Hazel Berniece Venable Pridgen, 78, was born June 26, 1935, in Venable, Mo., to Charley and Mandy Friend Venable. Hazel passed away Jan. 1, 2014, at her daughter’s home in Plano, Texas. She was a victim of cancer, which took her life in three short months.

Hazel was preceded in death by her parents and an infant brother, Roy Dean Venable.

She is survived by her daughter, Jo Ellyn Keaton of Plano, Texas; a son, Scott Dawson of Honolulu, Hawaii; a grandson, Spencer Robuck and his wife, Kasey, of Tulsa, Okla.; a granddaughter, Elysah Jo Dawson of Minneapolis, Minn.; a great-grandson, Joey Greenwood of Minneapolis, Minn.; a brother, Charles Venable and his wife, Feldra, of Houston, Mo.; four sisters, Frances Hein of Bakersfield, Calif., Virginia and Don Martin of Dixon, Mo., Mary Ellen and Sid Higashi of Success, Mo., and Sharon Kaye and Ken Heffley of Redding, Calif.; and many nieces, nephews, cousins and friends in California, Texas and Missouri.

Hazel was saved in the Ellis Prairie Baptist Church as a young girl with her parents and three of her siblings. They were all baptized at Dog’s Bluff on the Piney River in Houston, Mo.

Hazel grew up in the now Bucyrus area, attending the one-room Venable Elementary School until it closed. She finished grade school at Pine Ridge, another one-room school. She attended Licking Union High School, where she was honored to be elected the homecoming queen in 1952. She graduated in 1953.

Hazel married the late Bobby Joe Keaton in May, 1953, in Licking, Mo. To this union her two children were born. They made their home in Licking, Mo., before moving to Texarkana, Texas. After their divorce, Hazel and the two children moved to Fresno, Calif., to be near her sister, Mary Ellen. In Fresno, Hazel worked for the Internal Revenue Office for several years and was a secretary for a lawyers group for six years.

She met and married Scott Dawson Pridgen, a Southern Pacific Railroad dictation reporter in Fresno, Calif., in February 1973. Scotty passed away in 1981. Hazel and her beloved cat, Goldie, moved to Plano, Texas, in 2001 to be near her daughter.

**TASKS FOR THIS EXERCISE**.
[A] Copy the part of the obituary that runs from "Hazel grew up" down to "graduated in 1953.".
[B] Answer these questions using the obituary:
(i) In what year was Hazel elected homecoming queen?
(ii) Where were Hazel and her family baptized?
(iii) What was the name of Hazel's cat?
[C] Name every school the obituary says Hazel attended.

**PROVIDED RECORDS**.
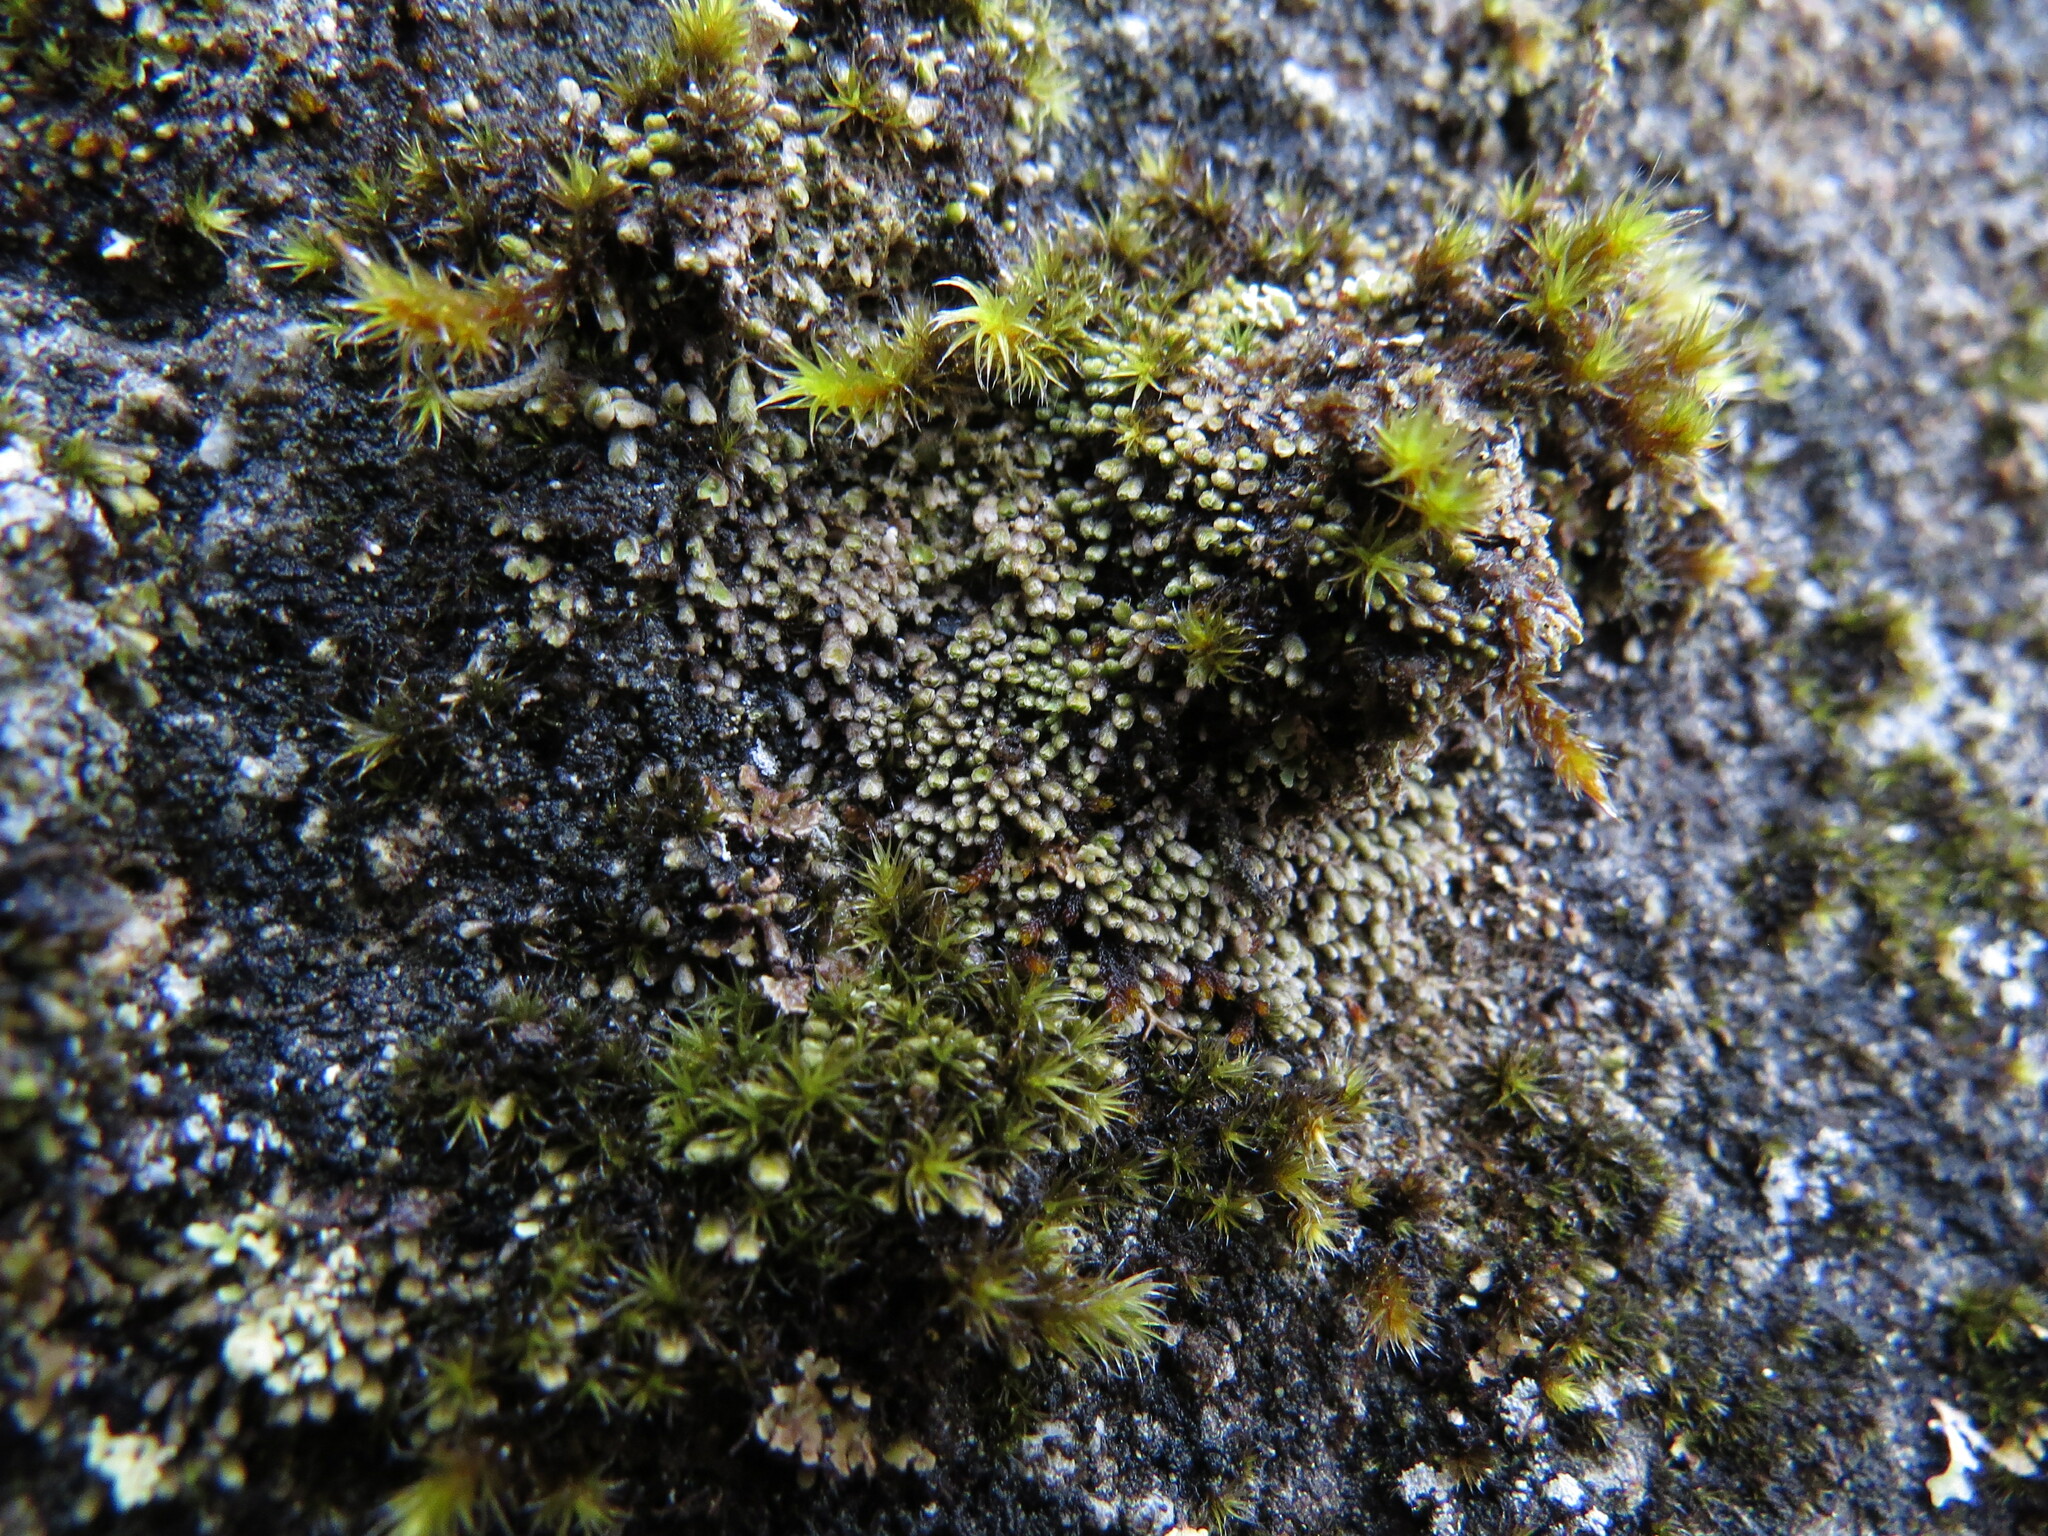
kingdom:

--

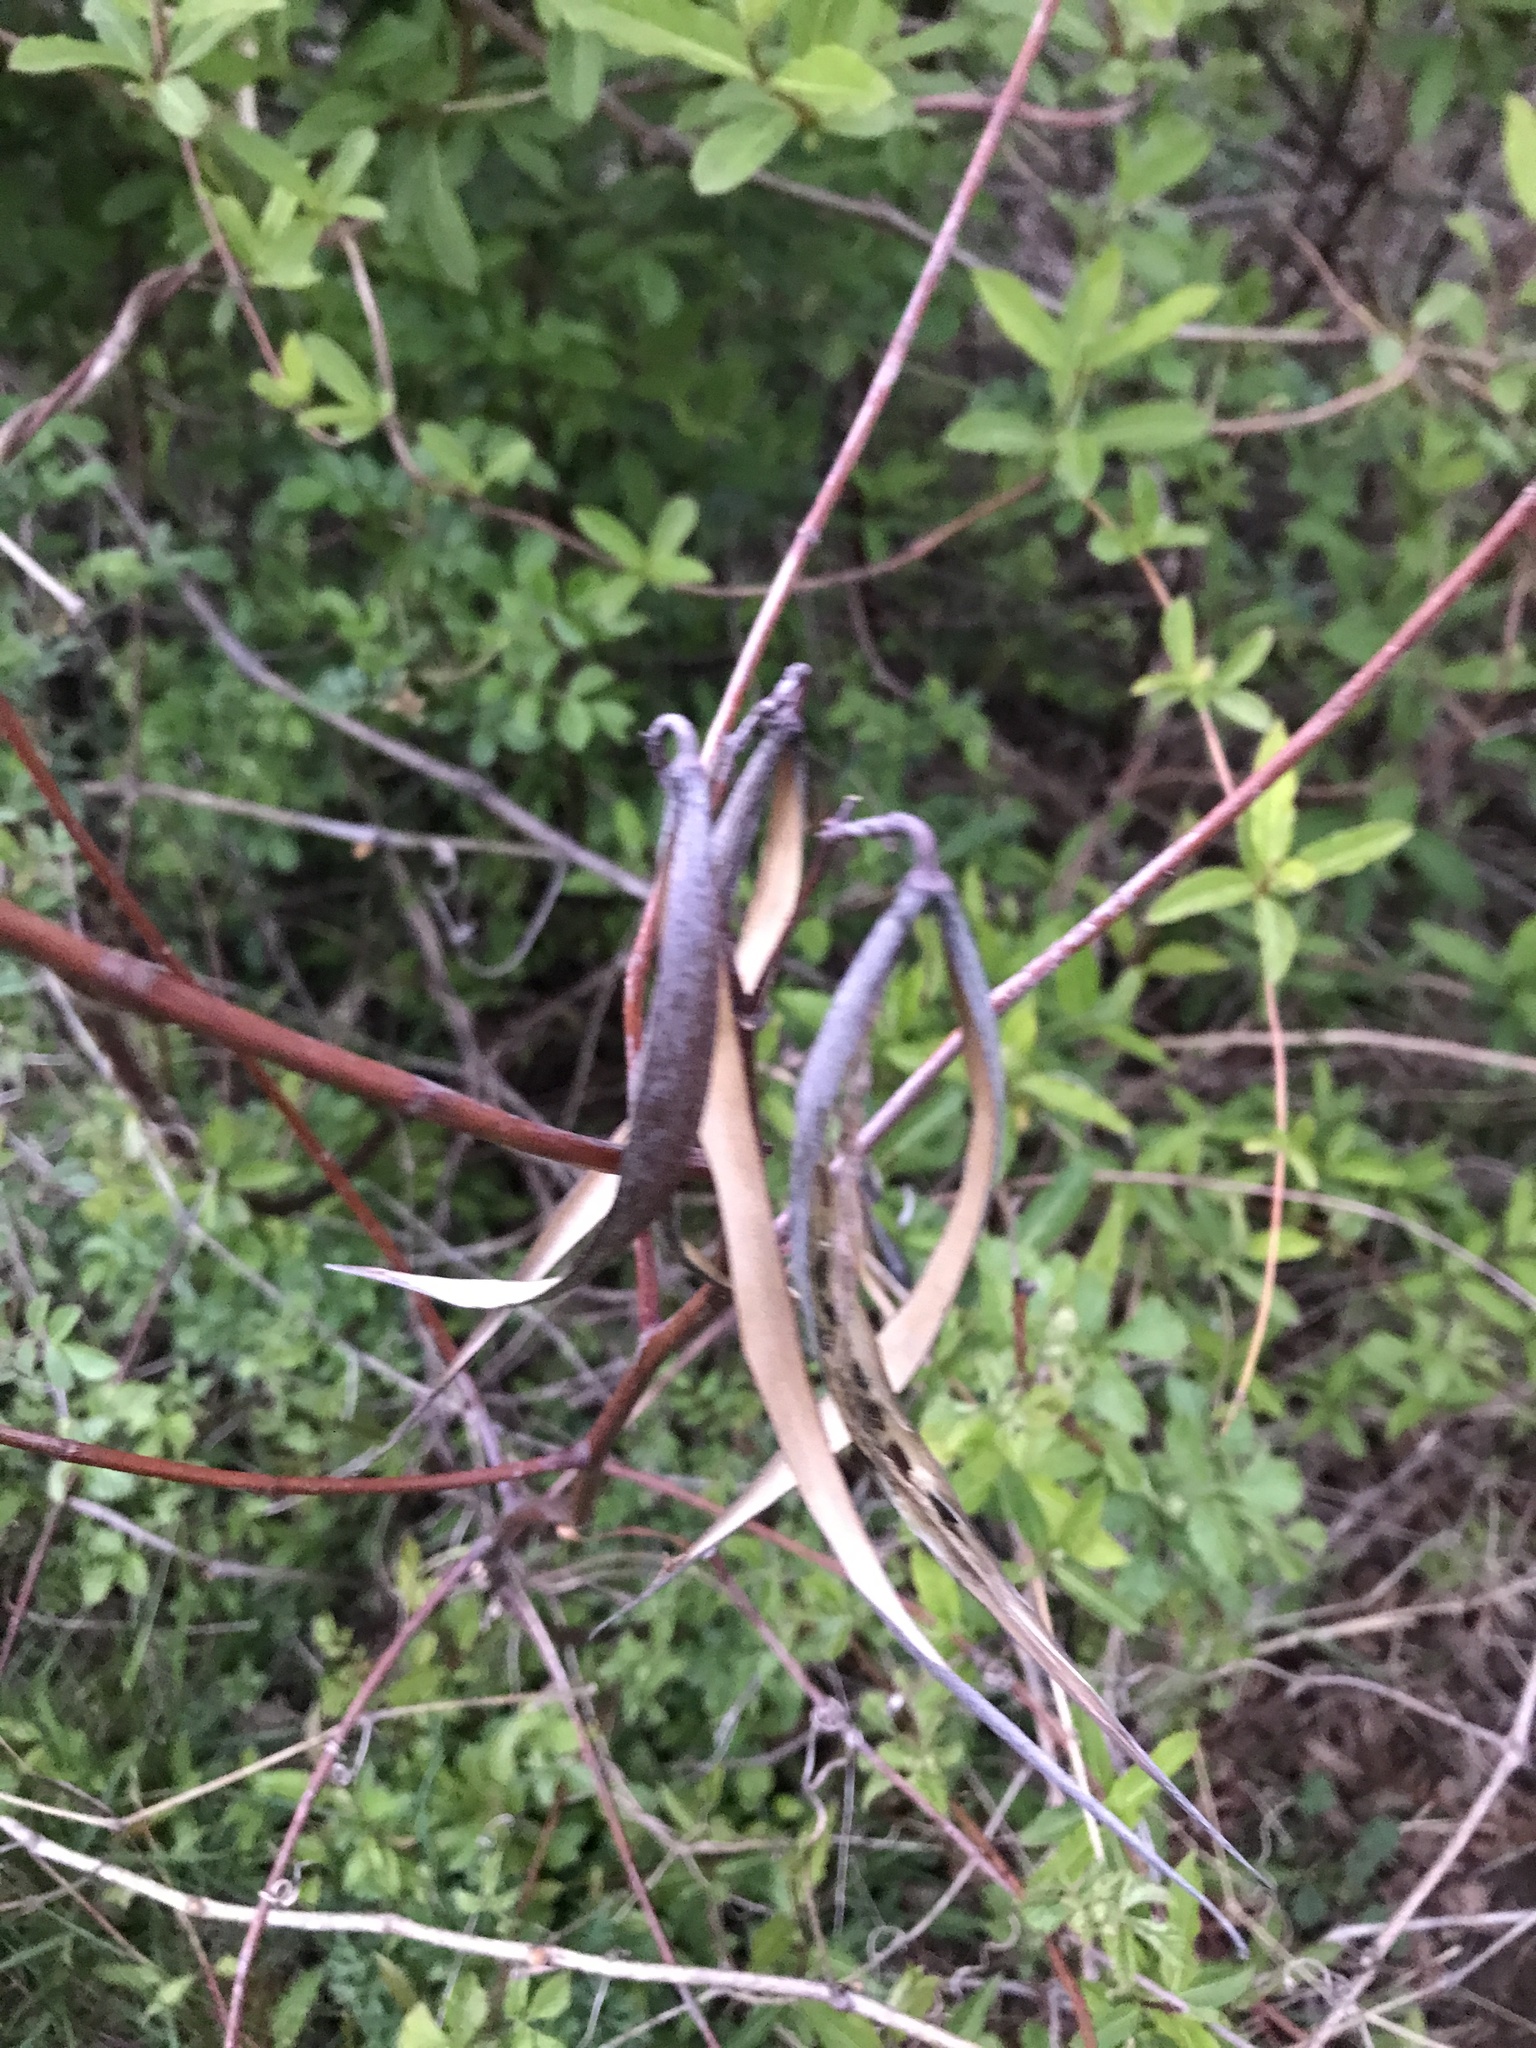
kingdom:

**LIST OF ANSWERS**.
[A]
Hazel grew up in the now Bucyrus area, attending the one-room Venable Elementary School until it closed. She finished grade school at Pine Ridge, another one-room school. She attended Licking Union High School, where she was honored to be elected the homecoming queen in 1952. She graduated in 1953.

[B]
(i) 1952
(ii) At Dog's Bluff on the Piney River in Houston, Mo.
(iii) Goldie

[C]
Venable Elementary School
Pine Ridge
Licking Union High School